Coding

Contents of this chapter:

What is coding?
a coding file example
an output file example
how to search coding strings
just the codes

What is coding?

Coding is used for creating input to multivariate analysis programs like Varbrul; general statistical programming environments like S, Splus, and R; and statistical analysis packages like Datadesk, JMP, SAS, and SPSS.

Coding string values in a coding file may be in part automatically determined with coding queries and in part hand entered in a text editor. The resultant files can then be inputs to further searches.

a coding file example

Here's an example of a basic coding file, written by Ann Taylor. It's called "obj.c". All coding file names must end with ".c". To simplify our discussion, we show only the first three columns of an originally more complicated coding system.

node: IP*
coding_query:

1: {
        s: (IP-SPE* iDoms NP-OB*)
        n: ELSE
   }

2: {
        m: (IP-MAT* iDoms NP-OB*)
        s: (IP-SUB* iDoms NP-OB*)
        i: (IP-INF* iDoms NP-OB*)
        e: ELSE

   }

3: {
        t: ((IP* iDoms NEG)
          AND (NEG iDoms !ne))
        p: (IP* iDoms !NEG)
        n: ELSE
   }

In general, coding files have this form:

<PREAMBLE>
coding_query:

column_number: {
	label: condition
	label: condition 
	.
	.
	.
	}

The coding file begins with the preamble commands (see Command File chapter), which must include the obligatory bounding node for the coding queries.

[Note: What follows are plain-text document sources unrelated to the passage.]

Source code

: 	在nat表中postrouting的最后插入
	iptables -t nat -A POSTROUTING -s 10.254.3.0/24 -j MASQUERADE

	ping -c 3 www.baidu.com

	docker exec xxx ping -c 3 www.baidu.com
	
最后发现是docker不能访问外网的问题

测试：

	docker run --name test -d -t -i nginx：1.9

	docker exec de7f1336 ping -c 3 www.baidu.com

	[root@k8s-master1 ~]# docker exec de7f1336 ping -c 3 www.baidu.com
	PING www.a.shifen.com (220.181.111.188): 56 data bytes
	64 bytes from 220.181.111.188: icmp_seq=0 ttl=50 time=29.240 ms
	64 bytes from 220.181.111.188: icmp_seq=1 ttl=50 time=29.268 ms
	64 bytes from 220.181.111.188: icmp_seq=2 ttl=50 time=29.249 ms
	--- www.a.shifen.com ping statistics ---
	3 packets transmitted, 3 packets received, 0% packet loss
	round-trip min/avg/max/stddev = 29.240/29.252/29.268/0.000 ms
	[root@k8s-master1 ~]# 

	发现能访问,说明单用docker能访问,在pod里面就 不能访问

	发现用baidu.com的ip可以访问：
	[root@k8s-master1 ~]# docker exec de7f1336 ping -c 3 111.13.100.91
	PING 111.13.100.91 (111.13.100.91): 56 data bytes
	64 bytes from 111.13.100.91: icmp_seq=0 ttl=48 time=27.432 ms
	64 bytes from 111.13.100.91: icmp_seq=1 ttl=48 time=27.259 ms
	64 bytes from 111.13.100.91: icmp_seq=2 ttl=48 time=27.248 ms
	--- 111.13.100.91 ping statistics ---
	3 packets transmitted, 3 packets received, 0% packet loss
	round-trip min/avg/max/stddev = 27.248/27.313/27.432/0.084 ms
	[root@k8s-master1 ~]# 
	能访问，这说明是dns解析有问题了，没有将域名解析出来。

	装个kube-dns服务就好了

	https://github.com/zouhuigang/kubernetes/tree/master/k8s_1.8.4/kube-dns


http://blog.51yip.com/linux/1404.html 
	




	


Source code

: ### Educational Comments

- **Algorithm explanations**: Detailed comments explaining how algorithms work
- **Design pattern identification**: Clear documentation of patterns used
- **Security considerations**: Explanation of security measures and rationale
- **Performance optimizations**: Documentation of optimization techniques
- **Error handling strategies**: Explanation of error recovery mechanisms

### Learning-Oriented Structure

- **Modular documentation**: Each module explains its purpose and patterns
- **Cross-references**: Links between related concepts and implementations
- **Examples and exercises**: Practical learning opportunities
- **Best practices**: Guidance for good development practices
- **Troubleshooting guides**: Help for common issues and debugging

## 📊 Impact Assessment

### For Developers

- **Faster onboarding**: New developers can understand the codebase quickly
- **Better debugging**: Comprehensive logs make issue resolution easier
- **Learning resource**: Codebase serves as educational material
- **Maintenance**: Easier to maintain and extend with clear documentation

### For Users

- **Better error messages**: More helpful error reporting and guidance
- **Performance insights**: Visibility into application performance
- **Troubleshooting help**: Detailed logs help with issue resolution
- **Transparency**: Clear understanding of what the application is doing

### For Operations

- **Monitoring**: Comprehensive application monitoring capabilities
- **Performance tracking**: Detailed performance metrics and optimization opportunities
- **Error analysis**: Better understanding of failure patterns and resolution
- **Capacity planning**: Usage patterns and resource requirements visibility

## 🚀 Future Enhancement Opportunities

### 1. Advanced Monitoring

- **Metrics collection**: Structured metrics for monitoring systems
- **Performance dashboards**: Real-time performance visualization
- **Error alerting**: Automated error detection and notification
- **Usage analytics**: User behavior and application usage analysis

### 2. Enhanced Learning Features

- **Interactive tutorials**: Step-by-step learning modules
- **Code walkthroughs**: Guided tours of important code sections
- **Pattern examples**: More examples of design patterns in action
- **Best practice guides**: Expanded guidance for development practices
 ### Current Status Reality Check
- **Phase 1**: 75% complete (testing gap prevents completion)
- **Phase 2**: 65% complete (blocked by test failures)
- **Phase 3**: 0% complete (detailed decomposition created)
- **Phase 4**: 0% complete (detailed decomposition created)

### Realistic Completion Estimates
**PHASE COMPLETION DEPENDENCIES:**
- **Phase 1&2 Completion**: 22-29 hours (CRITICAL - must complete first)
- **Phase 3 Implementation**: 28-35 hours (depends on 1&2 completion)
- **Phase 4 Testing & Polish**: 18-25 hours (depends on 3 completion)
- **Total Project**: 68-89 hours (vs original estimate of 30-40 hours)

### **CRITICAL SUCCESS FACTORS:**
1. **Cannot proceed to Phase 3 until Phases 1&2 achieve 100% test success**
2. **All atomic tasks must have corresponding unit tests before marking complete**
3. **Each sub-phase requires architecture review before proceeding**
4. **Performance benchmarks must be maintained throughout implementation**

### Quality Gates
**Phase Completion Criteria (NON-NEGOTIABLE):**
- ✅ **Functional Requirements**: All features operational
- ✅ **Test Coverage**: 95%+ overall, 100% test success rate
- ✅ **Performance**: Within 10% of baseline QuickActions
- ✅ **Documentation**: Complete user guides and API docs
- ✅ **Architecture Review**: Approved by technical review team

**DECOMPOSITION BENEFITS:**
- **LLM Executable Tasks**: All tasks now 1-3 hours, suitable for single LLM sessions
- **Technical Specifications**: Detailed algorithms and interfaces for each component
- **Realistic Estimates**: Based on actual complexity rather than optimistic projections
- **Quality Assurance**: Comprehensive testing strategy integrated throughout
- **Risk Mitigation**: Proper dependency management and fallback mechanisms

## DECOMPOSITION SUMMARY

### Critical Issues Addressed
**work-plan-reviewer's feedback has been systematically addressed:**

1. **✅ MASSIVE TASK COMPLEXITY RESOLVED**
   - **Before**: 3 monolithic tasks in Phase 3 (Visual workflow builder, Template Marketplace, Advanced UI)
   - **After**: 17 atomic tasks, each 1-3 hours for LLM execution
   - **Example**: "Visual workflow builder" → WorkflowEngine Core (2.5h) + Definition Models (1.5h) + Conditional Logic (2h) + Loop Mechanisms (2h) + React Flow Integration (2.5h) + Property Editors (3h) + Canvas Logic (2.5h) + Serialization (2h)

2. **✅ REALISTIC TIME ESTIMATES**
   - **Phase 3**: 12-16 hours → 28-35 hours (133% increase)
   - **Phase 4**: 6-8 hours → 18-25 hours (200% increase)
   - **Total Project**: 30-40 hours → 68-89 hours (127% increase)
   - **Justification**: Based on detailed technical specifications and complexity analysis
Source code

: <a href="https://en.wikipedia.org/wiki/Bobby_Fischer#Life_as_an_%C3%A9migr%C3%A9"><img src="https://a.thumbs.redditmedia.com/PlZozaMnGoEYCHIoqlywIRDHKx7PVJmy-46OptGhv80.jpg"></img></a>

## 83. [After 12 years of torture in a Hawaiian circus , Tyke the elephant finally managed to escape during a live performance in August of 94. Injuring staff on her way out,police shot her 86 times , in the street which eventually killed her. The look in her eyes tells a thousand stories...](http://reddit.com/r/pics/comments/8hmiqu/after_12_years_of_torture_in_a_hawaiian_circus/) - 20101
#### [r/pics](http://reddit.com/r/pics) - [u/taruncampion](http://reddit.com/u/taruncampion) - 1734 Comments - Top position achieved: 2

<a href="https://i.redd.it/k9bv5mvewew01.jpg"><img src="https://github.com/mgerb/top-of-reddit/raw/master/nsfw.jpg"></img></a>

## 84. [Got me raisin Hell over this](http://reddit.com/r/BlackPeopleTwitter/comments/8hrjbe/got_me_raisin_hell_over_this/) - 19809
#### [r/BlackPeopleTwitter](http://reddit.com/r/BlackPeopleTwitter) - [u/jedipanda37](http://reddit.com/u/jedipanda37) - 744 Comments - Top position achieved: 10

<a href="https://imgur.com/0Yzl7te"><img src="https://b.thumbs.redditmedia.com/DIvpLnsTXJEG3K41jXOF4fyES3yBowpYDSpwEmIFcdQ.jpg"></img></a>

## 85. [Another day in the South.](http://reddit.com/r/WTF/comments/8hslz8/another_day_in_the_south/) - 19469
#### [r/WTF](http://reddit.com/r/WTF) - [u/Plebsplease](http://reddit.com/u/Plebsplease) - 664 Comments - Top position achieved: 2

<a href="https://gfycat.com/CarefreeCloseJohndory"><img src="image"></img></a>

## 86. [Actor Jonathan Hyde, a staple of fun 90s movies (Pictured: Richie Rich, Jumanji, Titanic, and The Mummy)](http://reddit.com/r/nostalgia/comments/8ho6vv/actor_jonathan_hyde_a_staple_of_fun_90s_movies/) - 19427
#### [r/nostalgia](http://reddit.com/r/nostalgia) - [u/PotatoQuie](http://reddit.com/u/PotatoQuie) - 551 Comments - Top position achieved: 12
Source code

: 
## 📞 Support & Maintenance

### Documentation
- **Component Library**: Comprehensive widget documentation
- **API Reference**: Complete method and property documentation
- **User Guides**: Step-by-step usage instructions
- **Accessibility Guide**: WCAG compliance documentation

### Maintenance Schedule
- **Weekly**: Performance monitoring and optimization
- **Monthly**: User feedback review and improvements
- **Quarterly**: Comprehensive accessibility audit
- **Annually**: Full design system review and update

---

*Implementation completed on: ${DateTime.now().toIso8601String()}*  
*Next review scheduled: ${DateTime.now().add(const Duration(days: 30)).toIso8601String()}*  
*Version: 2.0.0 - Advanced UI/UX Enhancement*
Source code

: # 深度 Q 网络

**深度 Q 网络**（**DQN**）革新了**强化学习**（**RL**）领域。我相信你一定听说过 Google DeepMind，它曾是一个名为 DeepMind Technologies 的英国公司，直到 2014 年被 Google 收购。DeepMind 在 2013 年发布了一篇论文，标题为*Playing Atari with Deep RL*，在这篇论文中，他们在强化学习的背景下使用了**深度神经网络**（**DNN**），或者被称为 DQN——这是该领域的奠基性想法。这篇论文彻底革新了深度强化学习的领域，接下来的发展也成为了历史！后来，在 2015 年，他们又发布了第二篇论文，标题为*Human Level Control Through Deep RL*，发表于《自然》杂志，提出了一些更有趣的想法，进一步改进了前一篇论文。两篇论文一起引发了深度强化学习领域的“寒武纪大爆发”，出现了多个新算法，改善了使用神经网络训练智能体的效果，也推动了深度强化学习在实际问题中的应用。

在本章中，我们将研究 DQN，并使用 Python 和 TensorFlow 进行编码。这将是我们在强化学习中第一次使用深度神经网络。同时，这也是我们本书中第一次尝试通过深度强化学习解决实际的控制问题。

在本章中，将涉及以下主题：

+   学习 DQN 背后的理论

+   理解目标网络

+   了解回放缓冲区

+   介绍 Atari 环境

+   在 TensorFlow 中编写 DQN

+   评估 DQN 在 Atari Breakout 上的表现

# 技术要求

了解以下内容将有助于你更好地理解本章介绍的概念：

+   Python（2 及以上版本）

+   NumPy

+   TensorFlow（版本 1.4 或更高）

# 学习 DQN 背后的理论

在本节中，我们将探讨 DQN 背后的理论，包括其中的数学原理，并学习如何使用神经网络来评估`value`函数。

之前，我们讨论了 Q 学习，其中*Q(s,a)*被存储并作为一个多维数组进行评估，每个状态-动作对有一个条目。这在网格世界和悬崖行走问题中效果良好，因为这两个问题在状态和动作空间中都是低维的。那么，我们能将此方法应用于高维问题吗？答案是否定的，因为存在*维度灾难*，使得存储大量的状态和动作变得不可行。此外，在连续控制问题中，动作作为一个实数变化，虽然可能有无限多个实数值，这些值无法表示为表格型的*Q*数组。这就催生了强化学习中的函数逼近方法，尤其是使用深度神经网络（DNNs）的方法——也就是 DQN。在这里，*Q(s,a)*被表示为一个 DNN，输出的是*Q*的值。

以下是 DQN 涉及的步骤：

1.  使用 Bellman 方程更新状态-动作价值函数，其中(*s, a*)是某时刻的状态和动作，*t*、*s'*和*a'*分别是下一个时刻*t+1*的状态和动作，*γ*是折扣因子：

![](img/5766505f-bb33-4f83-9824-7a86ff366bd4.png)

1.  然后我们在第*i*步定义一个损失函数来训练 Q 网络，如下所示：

The obligatory query specification "coding_query:" then introduces the coding queries for each column of the output coding string.

In the present example, column 1 of the coding string will contain an "s" if IP-SPE* iDoms NP-OB*. Otherwise, due to the presence of the "ELSE" function (used only in coding queries), the column will contain an "n".

Coding query files are alternatives to ordinary query files in a CorpusSearch run. So, to code a file, invoke CorpusSearch as follows:

java CorpusSearch <coding_file.c> <file_to_code>

an output file example

Output files resulting from coding will carry the extension .cod. They contain every token of the input file, with coding nodes inserted at every boundary node. A coding node has the form:

(CODING <coding_string>)

If a given sentence contains more than one boundary node, the output sentence will contain multiple coding nodes. Here's a sentence from the output file resulting from the above coding file:

/~*
knewe kyndes & complexciones of men & of bestus
(CMHORSES,85.2)
*~/


( ( IP-SUB (CODING n:s:p)
             (NP-SBJ *T*-1)
             (VBD knewe)
             (NP-OB1 (NS kyndes)
                       (CONJ &)
                       (NS complexciones)
                       (PP
                       (PP (10 P of)
                       (NP (12 NS men)))
                       (CONJP (CONJ &)
                       (PP    (P of)
                       (NP (NS bestus)))))))
              (ID CMHORSES,85.2))

how to search coding strings

Coding strings may be searched using column. For instance, to find all boundary nodes whose coding string contains "m" or "p" in the 7th column, use this query:

query:  (CODING column7 m|p)

just the codes

To obtain a file with only the coding strings, use print_only as follows:

print_only: CODING

The extension of the resultant output file will be .ooo.